Throughout the debate, Mike Pence emphasized his moral character and adherence to the Constitution and Christianity. Chris Christie attempted to recreate his memorable moment from the 2015 debates when he confronted Marco Rubio. However, Ramaswamy proved to be the most substantive candidate, delivering strong lines and advocating for drilling, fracking, and burning coal to regain energy dominance. He also criticized the futile policies to combat climate change and emphasized the importance of securing our own border rather than Ukraine's.

Despite the efforts of the candidates, it became clear that the real star of the night was Donald Trump, who wasn't even present. His name was repeatedly mentioned, and questions were raised about his potential convictions, his stance on Ukraine, energy, and the regulatory state.
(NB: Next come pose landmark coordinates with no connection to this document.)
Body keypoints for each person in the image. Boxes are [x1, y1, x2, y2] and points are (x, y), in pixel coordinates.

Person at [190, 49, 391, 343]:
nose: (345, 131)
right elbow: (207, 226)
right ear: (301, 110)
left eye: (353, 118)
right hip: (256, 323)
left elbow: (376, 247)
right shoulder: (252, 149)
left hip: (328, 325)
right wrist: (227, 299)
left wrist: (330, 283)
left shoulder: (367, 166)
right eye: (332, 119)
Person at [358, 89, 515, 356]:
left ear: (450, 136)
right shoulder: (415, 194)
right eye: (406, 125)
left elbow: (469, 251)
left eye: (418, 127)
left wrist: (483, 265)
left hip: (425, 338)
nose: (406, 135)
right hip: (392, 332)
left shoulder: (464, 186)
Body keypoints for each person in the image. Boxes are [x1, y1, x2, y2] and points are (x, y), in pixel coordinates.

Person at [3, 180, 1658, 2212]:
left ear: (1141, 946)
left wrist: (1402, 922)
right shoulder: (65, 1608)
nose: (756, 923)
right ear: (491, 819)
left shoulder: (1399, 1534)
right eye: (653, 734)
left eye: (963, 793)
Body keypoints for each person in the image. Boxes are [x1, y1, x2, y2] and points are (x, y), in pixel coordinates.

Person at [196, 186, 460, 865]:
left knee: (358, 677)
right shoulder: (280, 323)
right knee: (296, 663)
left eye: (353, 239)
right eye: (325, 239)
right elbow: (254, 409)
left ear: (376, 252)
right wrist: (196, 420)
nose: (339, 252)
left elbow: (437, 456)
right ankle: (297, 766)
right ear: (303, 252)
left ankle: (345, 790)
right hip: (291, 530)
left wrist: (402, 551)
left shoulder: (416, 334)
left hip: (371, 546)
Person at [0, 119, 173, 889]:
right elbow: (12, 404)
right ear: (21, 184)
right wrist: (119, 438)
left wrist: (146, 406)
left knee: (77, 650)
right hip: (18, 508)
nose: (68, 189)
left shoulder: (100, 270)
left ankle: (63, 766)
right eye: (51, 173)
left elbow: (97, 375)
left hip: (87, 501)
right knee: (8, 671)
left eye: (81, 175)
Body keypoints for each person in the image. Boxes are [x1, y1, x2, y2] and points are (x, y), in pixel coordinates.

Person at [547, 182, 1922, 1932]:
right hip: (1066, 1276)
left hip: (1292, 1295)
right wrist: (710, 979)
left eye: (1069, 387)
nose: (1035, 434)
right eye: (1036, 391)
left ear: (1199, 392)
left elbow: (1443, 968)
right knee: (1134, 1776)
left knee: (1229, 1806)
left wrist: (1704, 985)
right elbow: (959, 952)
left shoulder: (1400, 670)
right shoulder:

The televised GOP debate showed that the era of staged-managed debates, where candidates have limited time to convey their messages, is over.

The debate itself was filled with gimmicks and canned questions that resembled a theatrical performance. In contrast, Trump's interview with Tucker Carlson covered a wide range of substantive issues from energy to Ukraine to the administrative state. While Trump's speaking style may be idiosyncratic, his performance was substantive and engaging, unlike the lackluster debate.

In conclusion, the undercard show in Milwaukee was largely a disaster, while the main event took place in Bedminster during the interview between Tucker Carlson and Donald Trump. The question now is how long it will take for the political apparatus to realize and accept this reality.